Suppose the little stone house was built early in the 18th century. In that case, it is probably the third oldest standing structure built by the Spanish in Arizona, after the missions at Tumacacori, in a state of ruins, and San Xavier del Bac, still standing magnificently. That would probably make the little house the oldest non-religious building surviving from that era - and within a few miles of Phoenix. Is it possible? Only in the Sierra Estrellas."
Intrigued by this information, a group of Friends attempted to locate this piece of Arizona history. Additional internet searching found a reference to an old rock house ruin on the Estrellas western slope below Montezuma Head, the range's highest peak. We decided to first hike Quartz Peak, about 3 miles to the northwest as the crow flies. Quartz Peak is always a challenge and is well written up elsewhere on HikeArizona. After everyone completed the hike and ate lunch, our mine search began.

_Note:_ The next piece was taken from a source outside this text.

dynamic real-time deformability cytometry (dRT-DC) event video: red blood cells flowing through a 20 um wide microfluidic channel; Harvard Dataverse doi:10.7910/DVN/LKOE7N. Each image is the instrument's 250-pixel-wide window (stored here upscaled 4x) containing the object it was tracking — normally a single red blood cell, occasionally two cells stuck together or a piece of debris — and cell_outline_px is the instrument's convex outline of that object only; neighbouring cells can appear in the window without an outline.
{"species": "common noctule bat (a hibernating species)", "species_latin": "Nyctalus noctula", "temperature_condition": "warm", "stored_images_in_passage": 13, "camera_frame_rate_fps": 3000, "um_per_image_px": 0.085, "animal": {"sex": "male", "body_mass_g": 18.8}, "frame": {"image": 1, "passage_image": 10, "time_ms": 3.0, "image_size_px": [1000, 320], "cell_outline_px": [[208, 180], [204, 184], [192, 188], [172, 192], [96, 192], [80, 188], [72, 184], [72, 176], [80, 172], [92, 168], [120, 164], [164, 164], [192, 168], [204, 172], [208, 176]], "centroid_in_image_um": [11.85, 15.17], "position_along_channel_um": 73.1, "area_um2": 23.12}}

The roads to the base of Montezuma Head are accessible by high clearance vehicle, but be prepared for new pinstripes! Additionally, one can drive further using a 4x4, but heck, we ARE hikers!
Parking at a wide area at the mountain's base, we followed an old mine road which was put in during the 60s to the ravine below Montezuma Head. Here a faint trail can be found heading east. Questions enter our minds; Does this lead up to the mine site? If so, how far is it?

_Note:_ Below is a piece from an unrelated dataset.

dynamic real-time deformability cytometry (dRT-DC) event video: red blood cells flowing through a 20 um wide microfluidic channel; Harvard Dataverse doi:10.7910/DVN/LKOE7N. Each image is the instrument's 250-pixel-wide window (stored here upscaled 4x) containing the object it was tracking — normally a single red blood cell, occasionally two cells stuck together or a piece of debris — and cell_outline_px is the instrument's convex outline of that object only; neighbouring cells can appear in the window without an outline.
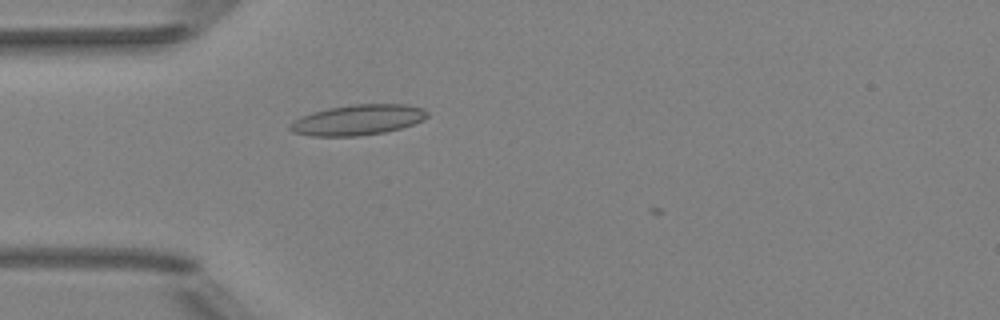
{"species": "Egyptian fruit bat (a non-hibernating species)", "species_latin": "Rousettus aegyptiacus", "temperature_condition": "room temperature", "stored_images_in_passage": 33, "camera_frame_rate_fps": 3000, "um_per_image_px": 0.085, "animal": {"sex": "female"}, "frame": {"image": 1, "passage_image": 3, "time_ms": 0.667, "image_size_px": [1000, 320], "cell_outline_px": [[428, 116], [424, 120], [400, 128], [384, 132], [360, 136], [312, 136], [292, 132], [288, 128], [288, 124], [300, 116], [312, 112], [328, 108], [352, 104], [404, 104], [424, 108], [428, 112]], "centroid_in_image_um": [30.39, 10.19], "position_along_channel_um": 54.6, "area_um2": 24.51}}
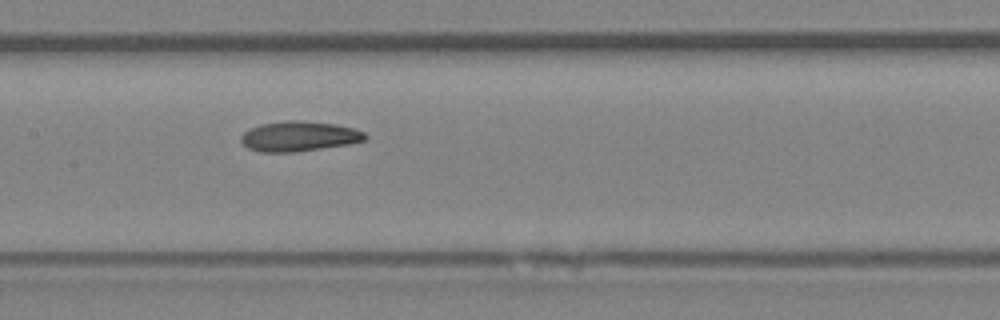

Following the old path up the south side of the wash, one must pay close attention as it fades in and out. You can tell it's an old trail, but it's overgrown in places. Just keep working your way up the hill. The further you go, the fainter the trail becomes, leading to more questions; How much further is it? Will we run out of daylight? Will the beer still be cold when we get back?

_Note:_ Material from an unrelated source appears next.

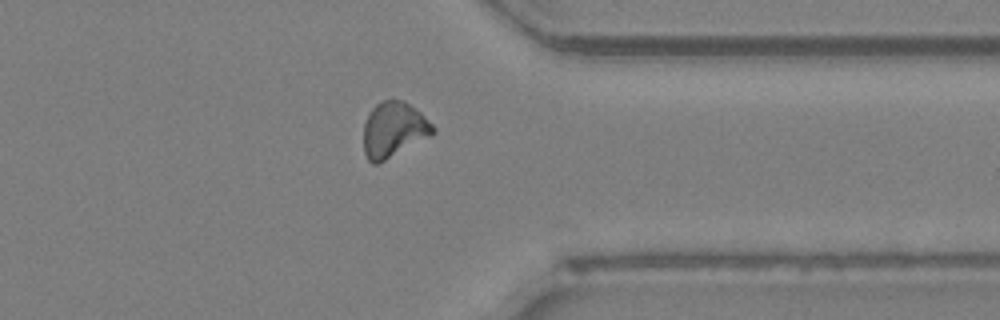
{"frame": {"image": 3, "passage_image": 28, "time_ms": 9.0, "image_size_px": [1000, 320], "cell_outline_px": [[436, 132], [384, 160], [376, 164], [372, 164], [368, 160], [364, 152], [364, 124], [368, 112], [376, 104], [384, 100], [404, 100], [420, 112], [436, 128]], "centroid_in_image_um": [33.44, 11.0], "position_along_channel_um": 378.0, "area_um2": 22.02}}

Further up the path, we climbed, scrambling around brush and rock. Finally, we found the remains of an old rock wall. Is this one of the clues mentioned at sierraestrella.com? We continued further up the faint path, finally reaching a point where I said, 'I think Don Joaquin's mine remains lost!' But one of my companions said he was going another 75 yards or so, then yelled, 'Well, here it is!' The old stone house is practically invisible until you are right on top of it, and is about 1 mile up the trail, located at 33.18082,-112.21182. A small structure of about 5x6 feet, it's roof is mostly missing, but it's walls remain strong. Inside there is a small glass jar with a note pad to sign. Note the pad's about full and needs replacing. Better yet, an ammo box!
Outside the stone house are the remains of an old water cistern, lined with rock. Yet further up the wash is the mine itself, tunneling straight down into the ground, located at 33.18123,-112.21182.
Do the stone house and mine date back into the 1700s or 1800s? Who knows. Perhaps someday, an expert from ASU will study the site. Until then, it will remain the Legend Of Don Joaquin's Lost Spanish Mine.